State governments should ensure that their laws prohibit LTSS staff from taking, keeping and distributing photographs and recordings that are demeaning or humiliating to consumers, or that otherwise violate the consumer’s right to privacy and confidentiality.
Implementing pay-for-performance programs
States considering basing payments to LTSS providers on improved quality outcomes should rely on data from pilot projects developed with strong consumer participation. Quality outcomes should include residents’ reports of the quality of their care.
Pay-for-performance programs should have basic reimbursement levels that are adequate to ensure quality care.
Residents’ reports of their experiences with care and evaluations by family members and visitors should be included in pay-for-performance programs and used in conjunction with other data on quality outcomes.
Pilot projects should include, among other factors, comprehensive evaluation components to determine the validity and reliability of the measurement instruments used and the programs’ effectiveness in promoting quality for consumers.
Informing the public about the quality of long-term services and supports settings
Ensuring adequate emergency preparedness plans
Federal and state licensing standards should require that nursing facilities, and other residential care settings, have effective emergency procedures for residents, as well as adequate numbers of well-trained staff to carry out such plans. Providers should conduct a test drill of the procedures.

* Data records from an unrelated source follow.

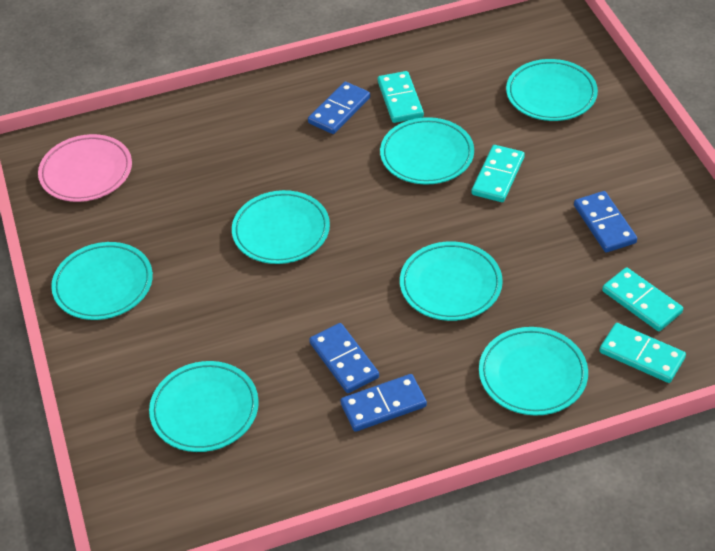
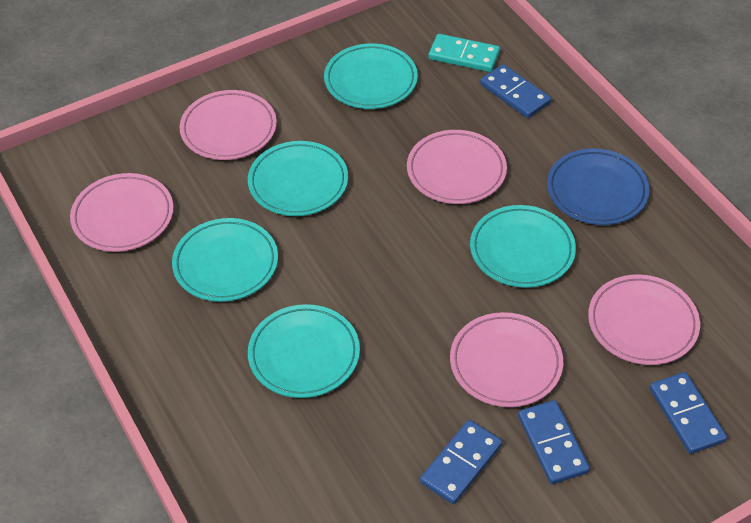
blue plate: 0 -> 1
pink plate: 1 -> 5
turquoise domino: 4 -> 1
turquoise plate: 7 -> 5

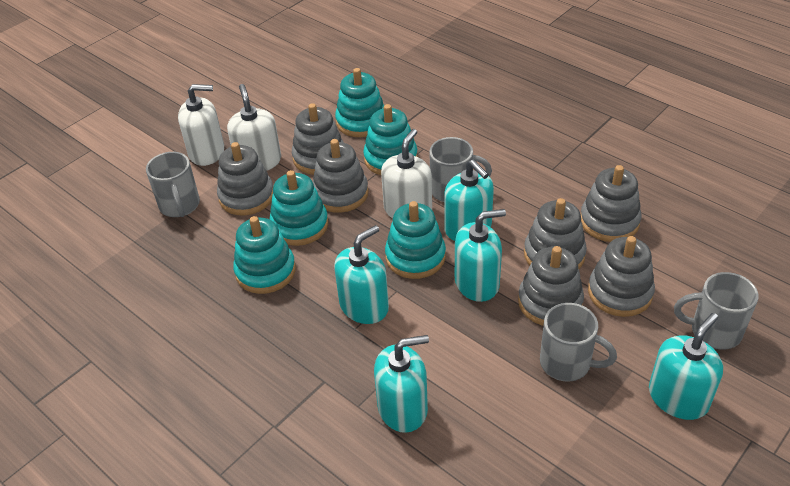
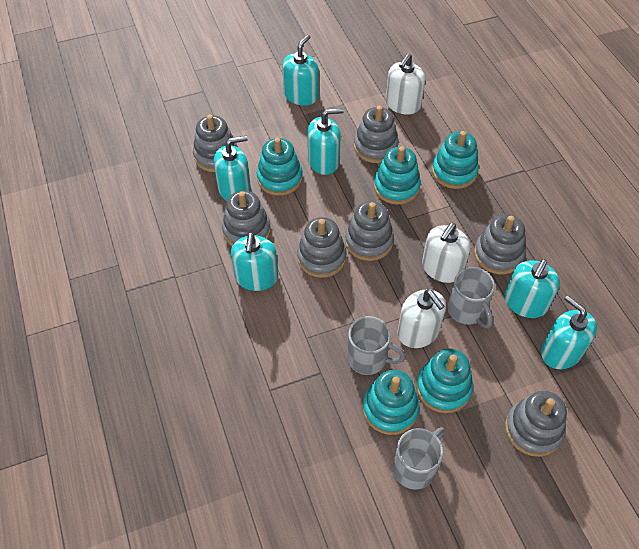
grey mug: 4 -> 3
turquoise soap dispenser: 5 -> 6

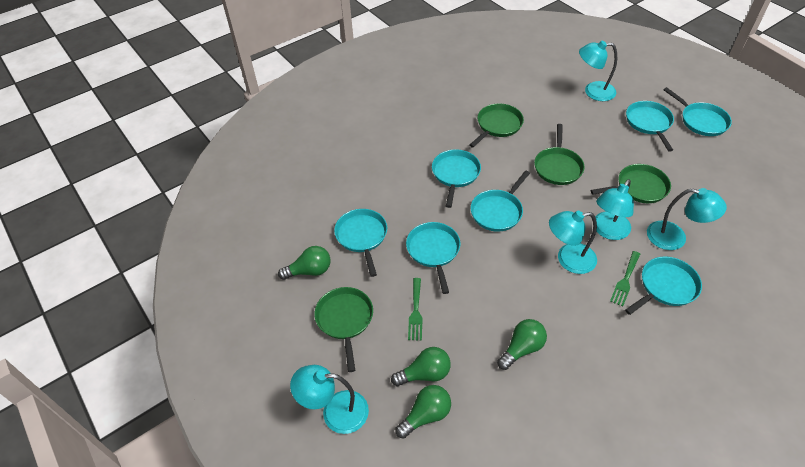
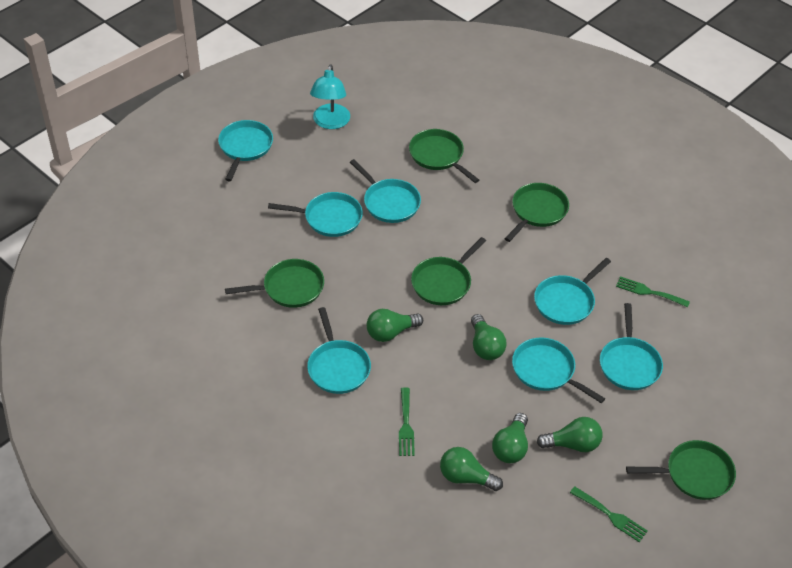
green fork: 2 -> 3
green light bulb: 4 -> 5
green pan: 4 -> 5
turquoise lamp: 5 -> 1

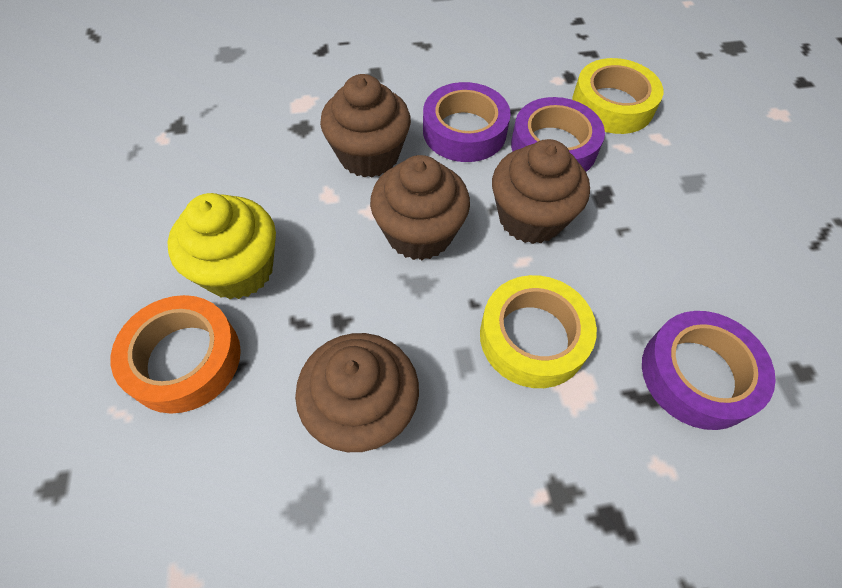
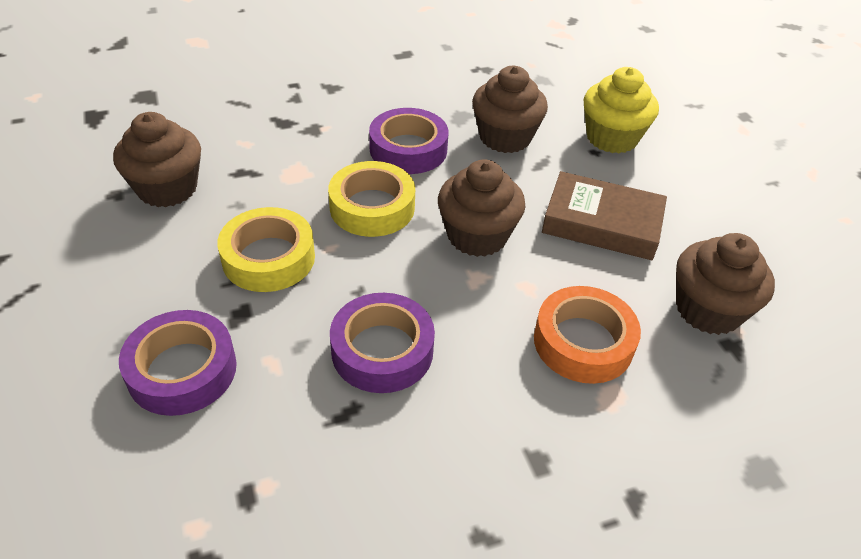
brown book: 0 -> 1

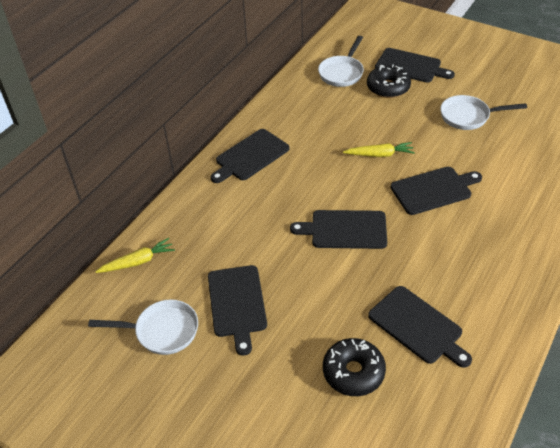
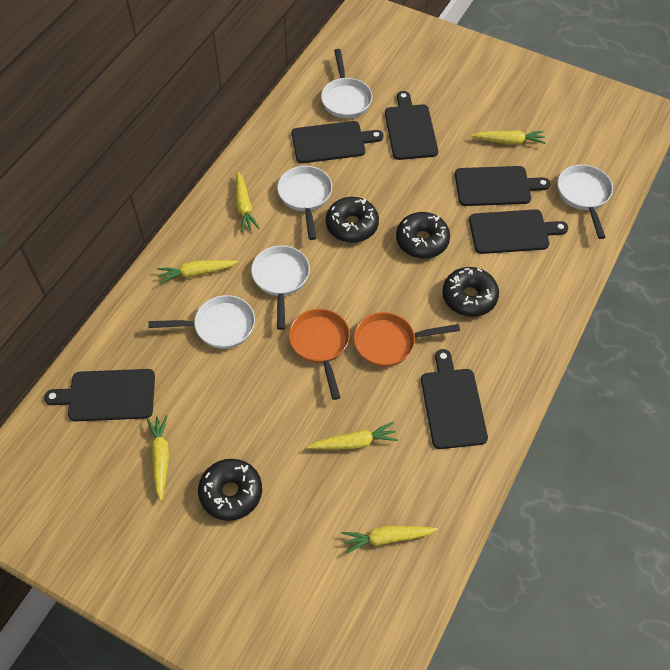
black donut: 2 -> 4
orange pan: 0 -> 2
white pan: 3 -> 5
yellow carrot: 2 -> 6

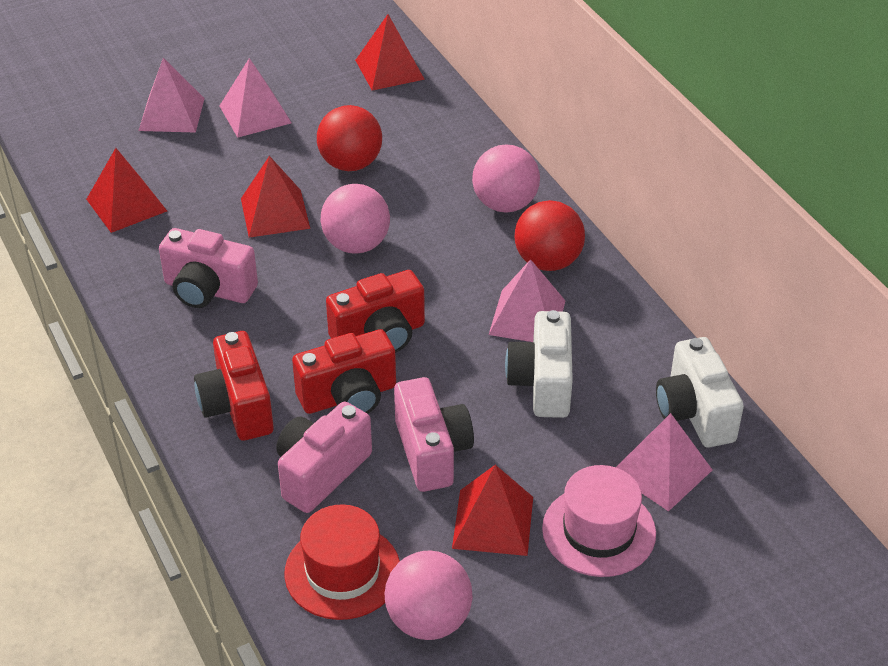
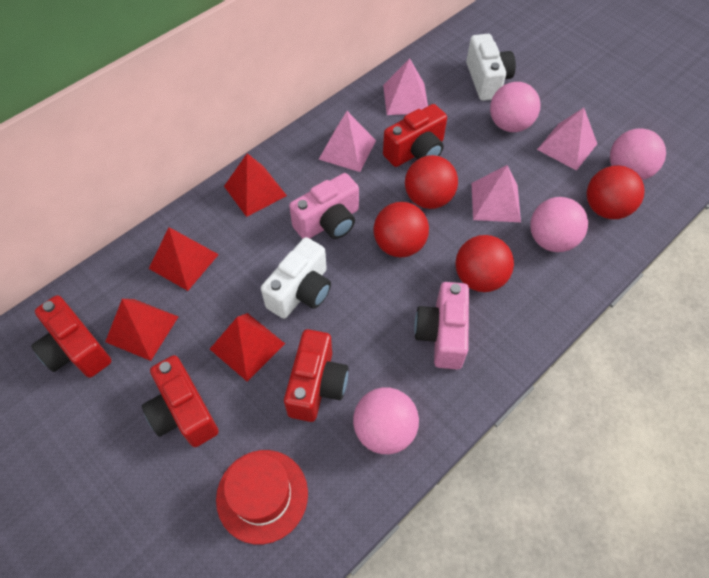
pink ball: 3 -> 4
pink camera: 3 -> 2
pink hat: 1 -> 0
red ball: 2 -> 4
red camera: 3 -> 4

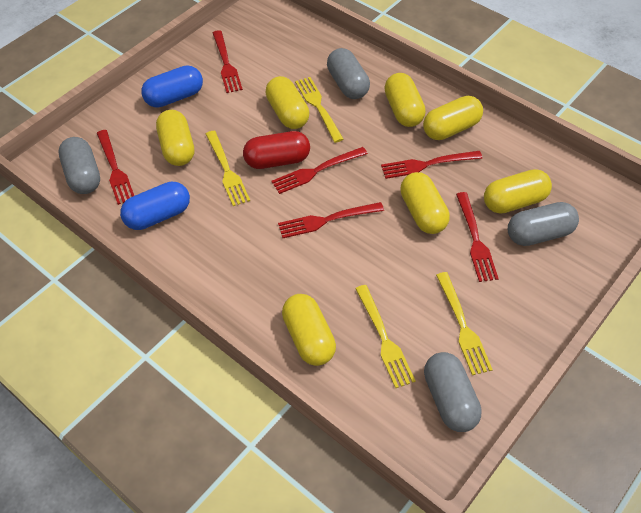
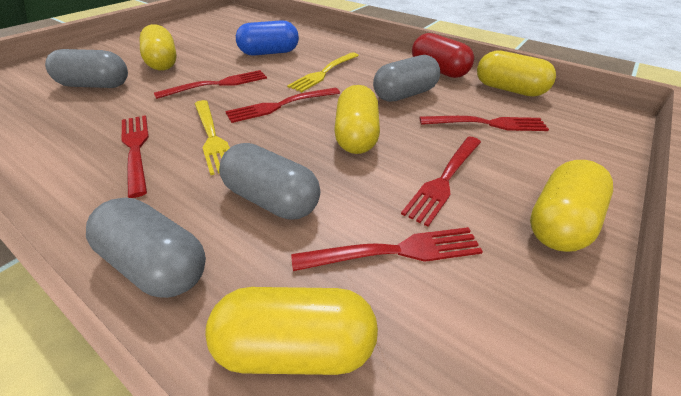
blue capsule: 2 -> 1
yellow capsule: 7 -> 5
yellow fork: 4 -> 2

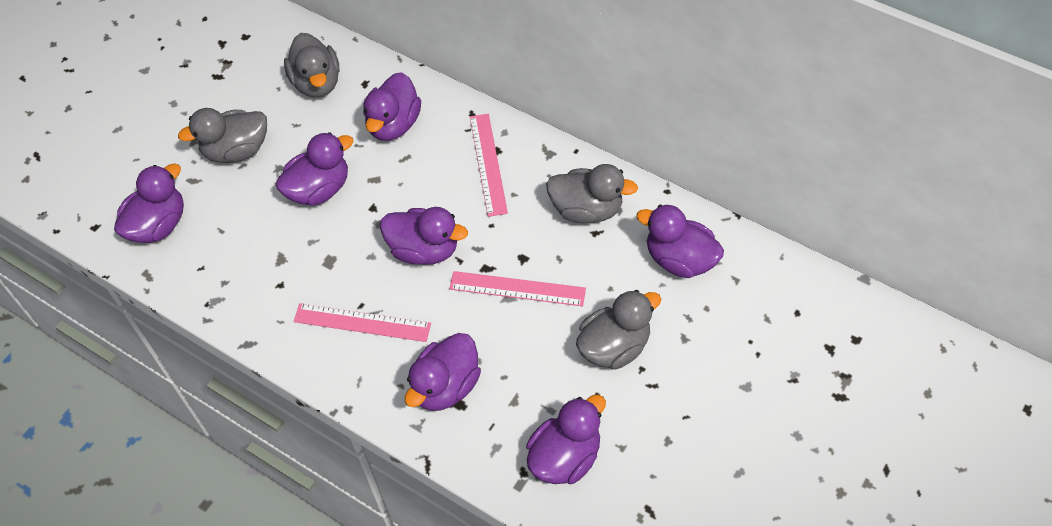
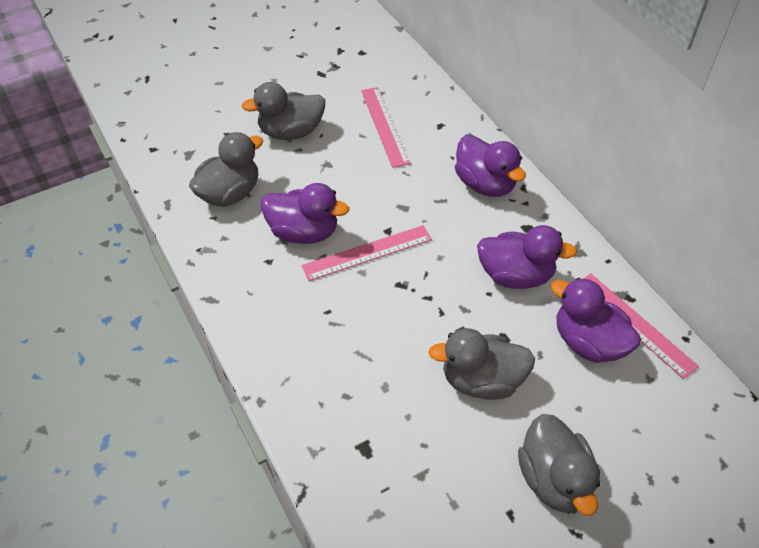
purple duck: 7 -> 4

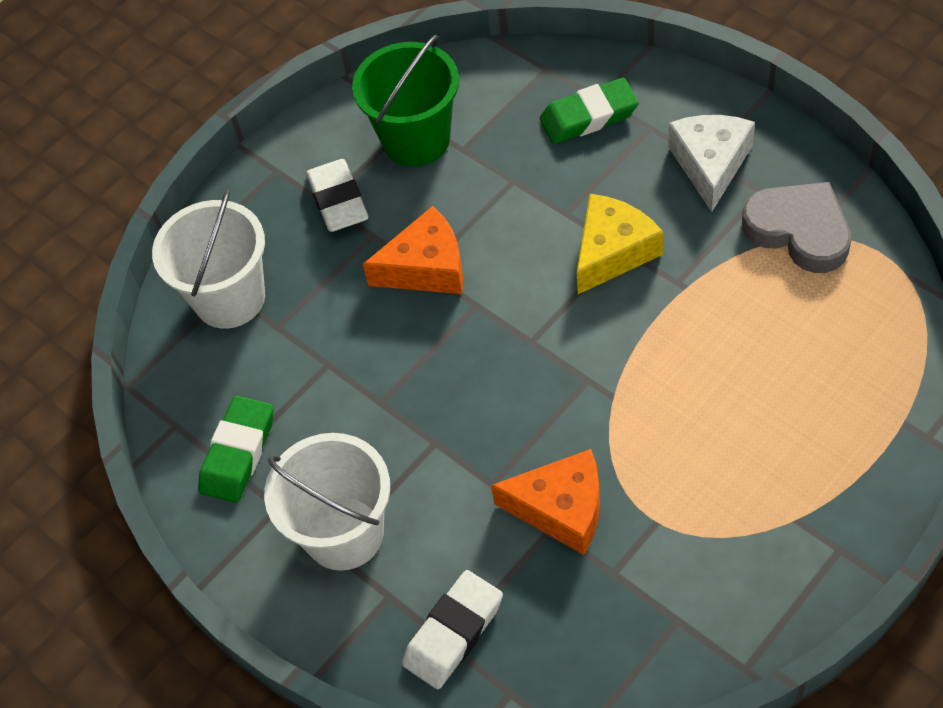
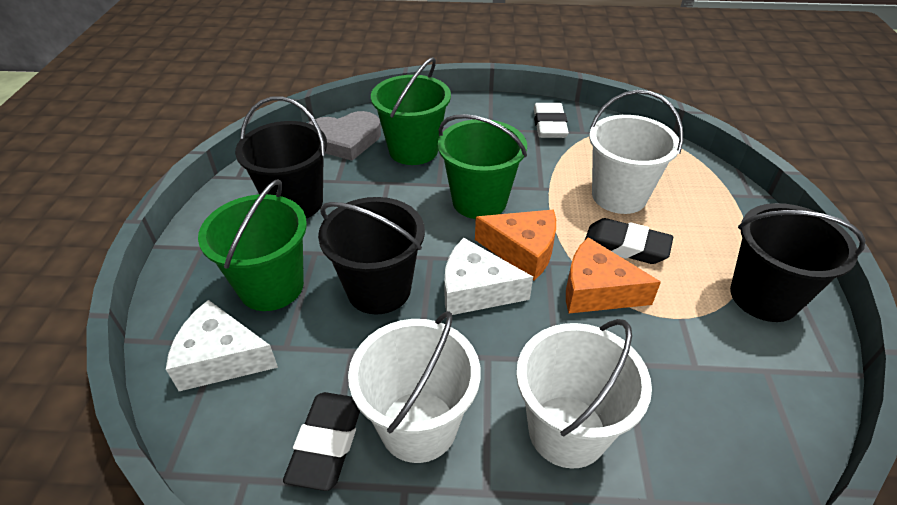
black bucket: 0 -> 3
black eraser: 0 -> 2
green bucket: 1 -> 3
green eraser: 2 -> 0
white bucket: 2 -> 3
white cheese: 1 -> 2
white eraser: 2 -> 1
yellow cheese: 1 -> 0

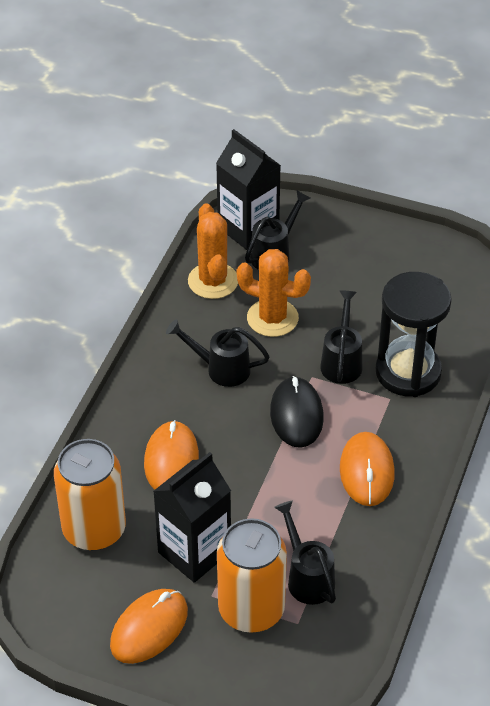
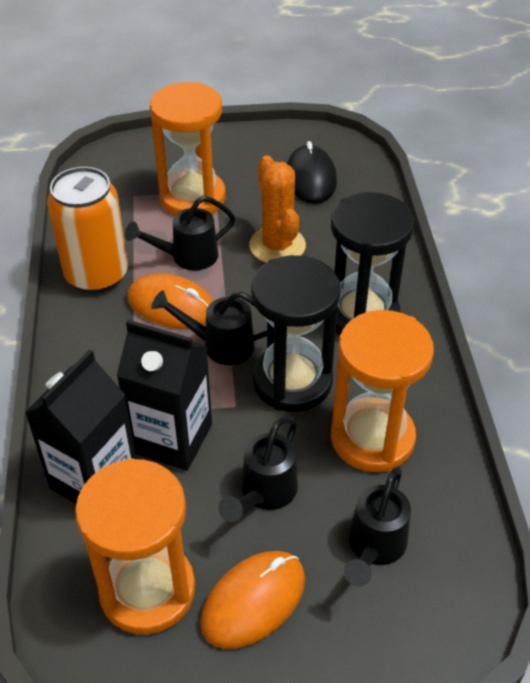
black hourglass: 1 -> 2
orange cactus: 2 -> 1
orange can: 2 -> 1
orange hourglass: 0 -> 3
orange mouse: 3 -> 2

Federal and state licensing standards should require that LTSS providers who furnish services in private homes address emergency situations in the clients’ service plan. Plans should outline how clients’ needs will be addressed if staff are unable to work as well as review proper evacuation procedures.
More federal funding should be provided to the Administration for Community Living to develop and implement its emergency management responsibilities on behalf of older people.
The Federal Emergency Management Agency (FEMA) should have specific and detailed protocols that address the needs of older adults and vulnerable populations in disasters. FEMA should study the breakdowns in assistance that occurred in previous disasters and use these lessons to guide the development of new emergency response protocols.
States should make identifying, registering, and tracking older people who cannot evacuate on their own a high priority in local communities. Efforts must be made to protect registry data from data mining or ransomware efforts.
States should train emergency management personnel in the needs of older people and train aging-network personnel in emergency management procedures.
Older adults and people with disabilities should be included in emergency drills and training exercises.
States should include protections for vulnerable older people in state and local emergency preparedness activities, such as planning, communications, evacuations, transportation, and housing.
End-of-life care and decision-making in all long-term services and supports settings
Federal and state policymakers should support improved access to palliative care services in all settings (e.g., nursing facility, residential care setting, or private residence).
States should require LTSS providers to establish ethics committees to help staff, residents, and families deal with end-of-life treatment decisions, such as refusal of nutrition and hydration and do-not-resuscitate orders.